Mon amoureux est reparti hier matin pour la vraie vie, je suis donc seule pour la semaine et un peu déstabilisée. J’ai quitté Veracruz hier midi, il faisait une chaleur puante et étouffante, ce qui a largement influé sur mon choix de venir à Xalapa, capitale de l’État de Veracruz et ville universitaire qui abrite un musée ethnographique digne d’intérêt. J’avais lu que le climat y est frais et la vie culturelle assez riche. Vaya, me suis-je dit, je vais me faire des amis à l’auberge de jeunesse (qui, contrairement à son appellation, reçoit de plus en plus d’anciens jeunes comme moi, qui n’ont jamais cessé de les fréquenter) et j’irai au musée, puis à Coatepec, désigné pueblo magico par l’office du tourisme mexicain.

Mon sens du timing en a décidé autrement: le musée est fermé le lundi, et nous sommes exactement quatre clients à l’auberge de jeunesse, dont une jeune femme qui s’était mis en tête de s’exercer à la jonglerie sur la terrasse que surplombe ma fenêtre en écoutant de la musique comme une sourde dure d’oreille et malentendante. Les quilles de plastique tombaient toutes les 30 secondes sur le dallage (bong! boboing boing!!!)… Comme il était quand même 22h et que j’avais vraiment envie de dormir, je suis allée lui demander gentiment de bien vouloir bajar la música. Elle m’a regardée à travers ses dreadlocks comme si j’étais un caca de chien collé sous ses sandales indiennes. Je l’aurais grémie, comme disait ma mère, mais je me suis retenue. D’autant plus qu’elle a quand même obtempéré pour ce qui est de la musique. Tout en continuant de laisser tomber ses &@#~!!@€!! quilles par terre (je pense que les dreadlocks devant les yeux sont rédhibitoires).

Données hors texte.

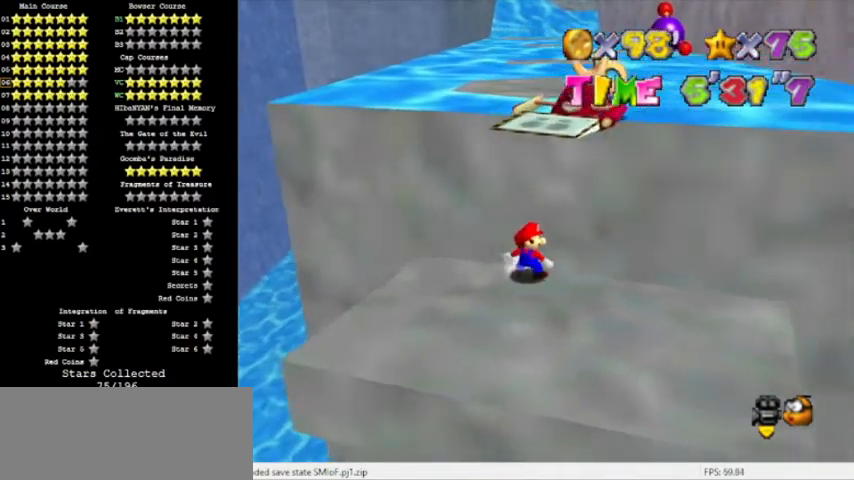
{"buttons": [], "left_stick": "left"}
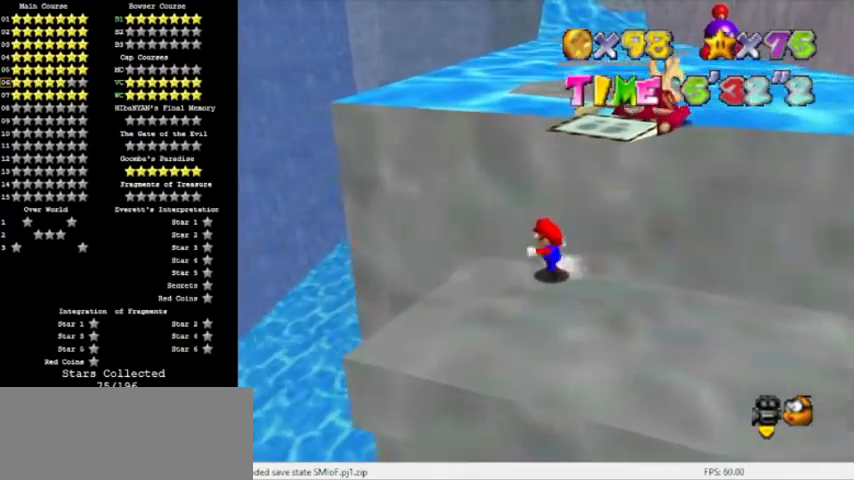
{"buttons": ["A"], "left_stick": "right", "events": [[200, "left_stick", "right"], [266, "left_stick", "center"], [400, "A", "down"], [500, "left_stick", "right"]]}
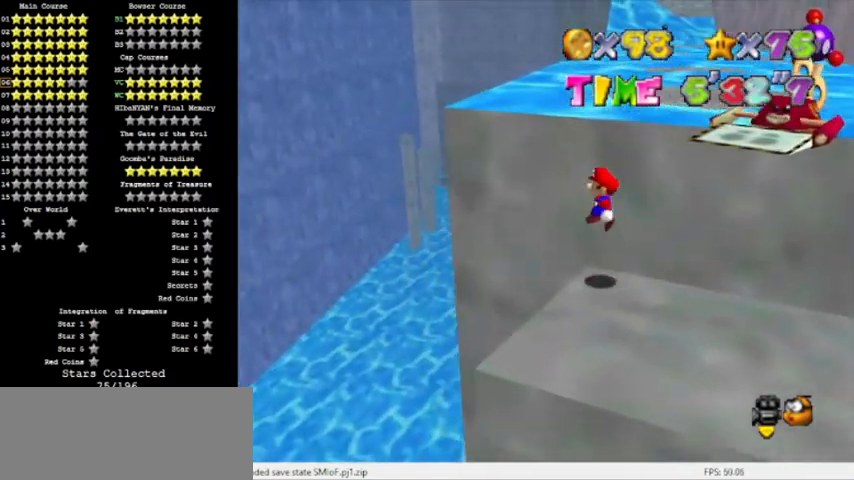
{"buttons": [], "left_stick": "up", "events": [[267, "left_stick", "up-right"], [400, "A", "up"], [501, "left_stick", "up"]]}
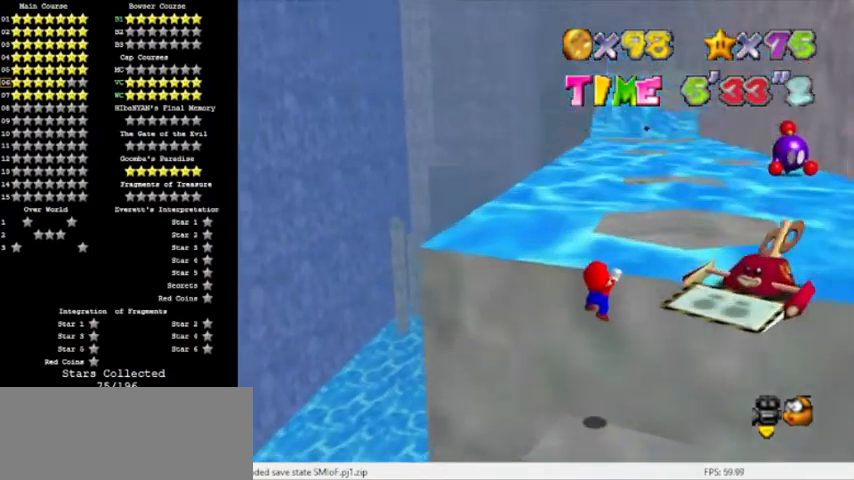
{"buttons": ["C_LEFT"], "left_stick": "center", "events": [[400, "left_stick", "center"], [467, "C_LEFT", "down"]]}
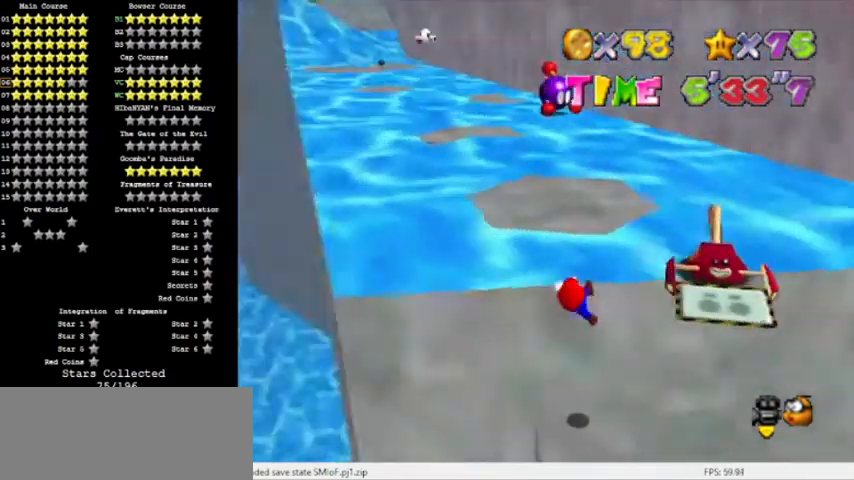
{"buttons": [], "left_stick": "center", "events": [[100, "C_LEFT", "up"]]}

Aujourd’hui, donc, journée à ne pas faire grand-chose. Xalapa n’est pas particulièrement jolie mais cache quelques coins assez sympa, comme un lavoir du XVIe siècle dans un square plein de fontaines ruisselantes et d’abreuvoirs destinés aux mulets des paysans qui venaient autrefois vendre leurs produits en ville. Les rues sont pentues, cabossées, tortueuses, dallées d’énormes pierres noires, et l’artère principale est bordée d’immeubles républicains assez pompeux. Demain, musée, et peut-être cap sur Papantla, près des ruines d’El Tajín, à quatre heures et demie de bus.

Vamos a la playa (bis)

Hier, prise d’une folle témérité, j’ai proposé à Pierre de reprendre une pirata pour aller voir Sontecomapan, bourgade nichée au bord d’une lagune à une petite demi-heure de Catemaco. Il y a là, avais-je lu, de jolies mangroves, peut-être la possibilité de faire un tour de barque et même d’aller à la plage.

Chose dite, chose faite, nous revoilà dans la boîte d’un pick-up, le nez au vent comme de jeunes chiens, humant de riches odeurs végétales (on aurait dit que quelqu’un avait renversé une bouteille de shampoing Herbal Essence!), parmi les frangipaniers, les hibiscus, les pothos géants et les pâturages d’un vert éblouissant.

Arrivés à Sontecomapan, les lancheros nous ont tour à tour abordés pour nous offrir de nous emmener en barque voir la mangrove (c’est la basse saison, les affaires sont calmes et la concurrence est féroce).
Un large panneau annonçait les tarifs des colectivos (bateaux-taxis collectifs), dont l’un allait à La Barra, une plage à l’embouchure de la lagune dont une dame nous avait dit la veille le plus grand bien. Nous avons sauté dans celui qui partait à l’instant (40 pesos par tête, soit environ 3,50$), pour parcourir un époustouflant couloir aquatique bordé de palétuviers, de lotus et de lentilles d’eau jusqu’à la lagune elle-même, qui brille au milieu de collines qui ont dû être des volcans, puis jusqu’à La Barra, bande de sable où ont poussé quelques maisons, entre mer et lagune.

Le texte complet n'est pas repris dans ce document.